The point is, you won’t know what you’re dealing with unless you can see all the Tweets coming from that account and Snap Bird allows you to do that.

 

Topsy

One of my favourite search engines for Twitter is Topsy which indexes and ranks search results based upon the most influential conversations occurring every day about each specific term, topic, page or domain queried.

I have been using this for almost two years as my go-to search engine for tweets about issues that currently interest my clients.

Omgili

What the hell is Omgili?

After a bit of work I discovered that it stands for OhMyGogIloveIt. How cute is that?

Omgili is a vertical search engine that seems to search forums, and similar discussion sites.  It supposedly allows searching with phrases, Boolean search terms (OR, AND, NOT), wildcards, and time-frame filtering. If somebody out there knows what the wildcard symbol is, then please let me know.

The people who run this thing exhibit an interesting marketing strategy. The main search page doesn’t tell the user much about what it really searches or how to use it. I’m not sure that this cunning strategy will lead to success.

After some trial and error, I found this to work well enough to add it to my “assembly line” of search engines.

UK Company and Director Information

Company Check Ltd. has “compiled records of over 5 million company directors (in its Director Check database), every company they are part of and the financials behind them, allowing you to see background information and other interests of company directors in the UK. Information about Directors includes Full Name, Date of Birth and Registered Address.”

They also operate the Company Check site where company registration details, key financials and director records, are currently available at no charge. Paid subscribers can also access current and historical credit scores and limits, county court judgments, detrimental data and more.

To search directors and officers go to:
http://company-director-check.co.uk/
To search companies go to:
http://companycheck.co.uk/

These are not replacements for searches of the authoritative source, Companies House, but they are useful for initial searches.

The descriptions of the two sites raise some questions about content if both represent the same official data source. As you can see above, Director Check says it has records for 5 million directors. However, the Company Check site gives the following stats: “12,000,000 directors listed with 10 million service addresses… 8,000,000 companies stored in our database.” I guess they are saying that they only made 5 million directors searchable in the Director Check database.

The Power of Dickie

Most Private Investigators learn that carrying a clipboard will grant access to most places, even those with confidential data to protect. Well there is a more powerful access tool than a clipboard and his name is Dickie.

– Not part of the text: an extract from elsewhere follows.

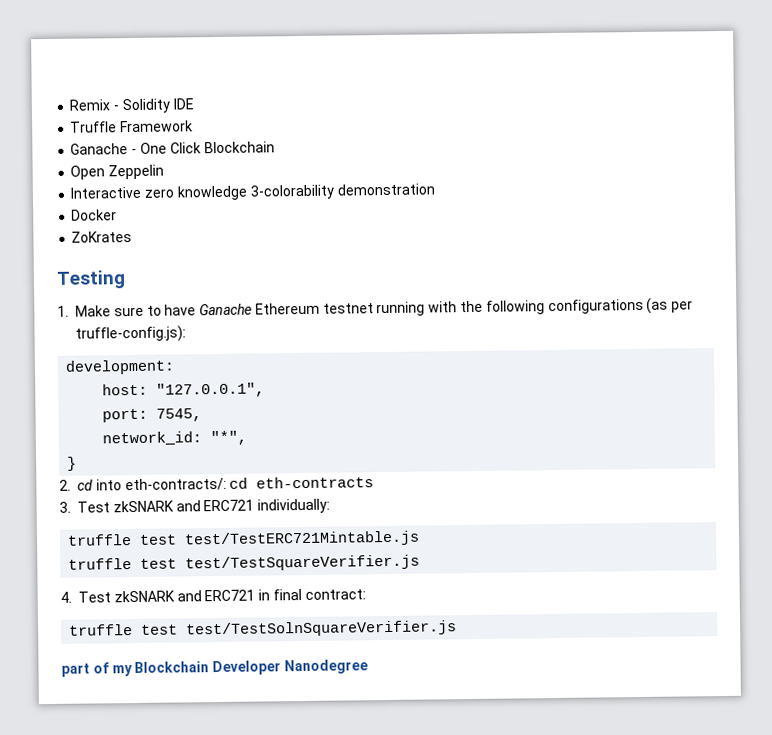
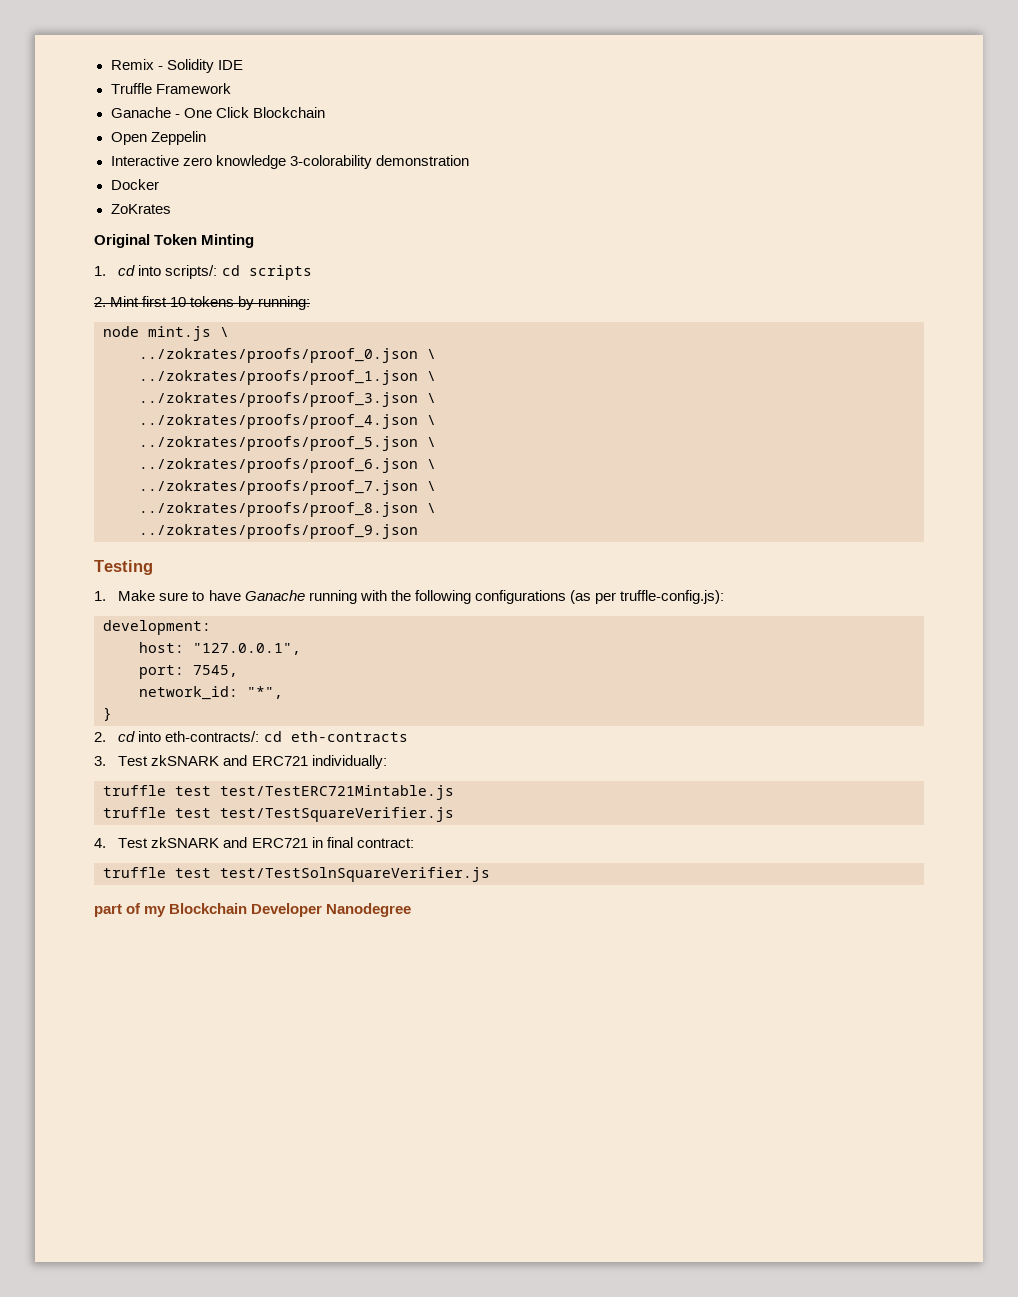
(133, 237) none -> [94,234,255,248] [94,265,312,280] [94,296,311,310] [103,326,229,341] [139,348,436,363] [139,370,436,385] [139,392,436,407] [139,414,436,429] [139,436,436,451] [139,458,436,473] [139,480,436,495] [139,502,436,517] [139,524,418,539] // Original Token Minting // 1. cd into scripts/: cd scripts // 2. Mint first 10 tokens by running: // node mint.js \ // ../zokrates/proofs/proof_0.json \ // ../zokrates/proofs/proof_1.json \ // ../zokrates/proofs/proof_3.json \ // ../zokrates/proofs/proof_4.json \ // ../zokrates/proofs/proof_5.json \ // ../zokrates/proofs/proof_6.json \ // ../zokrates/proofs/proof_7.json \ // ../zokrates/proofs/proof_8.json \ // ../zokrates/proofs/proof_9.json
[254,302,374,315] Ethereum testnet -> (305, 595) none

Dickie doesn’t work alone, he has friends — 2-way radio, tool belt, Maglight, hard hat, and well-worn safety boots.

Nobody ever challenges Dickie. If a particularly diligent person does question Dickie, he says, “fine with me, but it will be at least four weeks until I can get back here. We’re really backed up.” Thusly, Dickie intimidates the most diligent, pretentious, and over-dressed staff member.

Dickie has an entire wardrobe to cover all occasions. Telephone technician days he is blue as Bell detested Gray.  On computer service days, he is in tan slacks with a white polo shirt. When he is fixing the troublesome copier, he is either blue or grey. On clean-up days, he helps the janitor in grey. On hot or cold days, he fixes the HVAC system in this blue-green ensemble.  Sometimes he delivers parcels in his fetching brown outfit.

Dickie is a master of surveillance and disguise.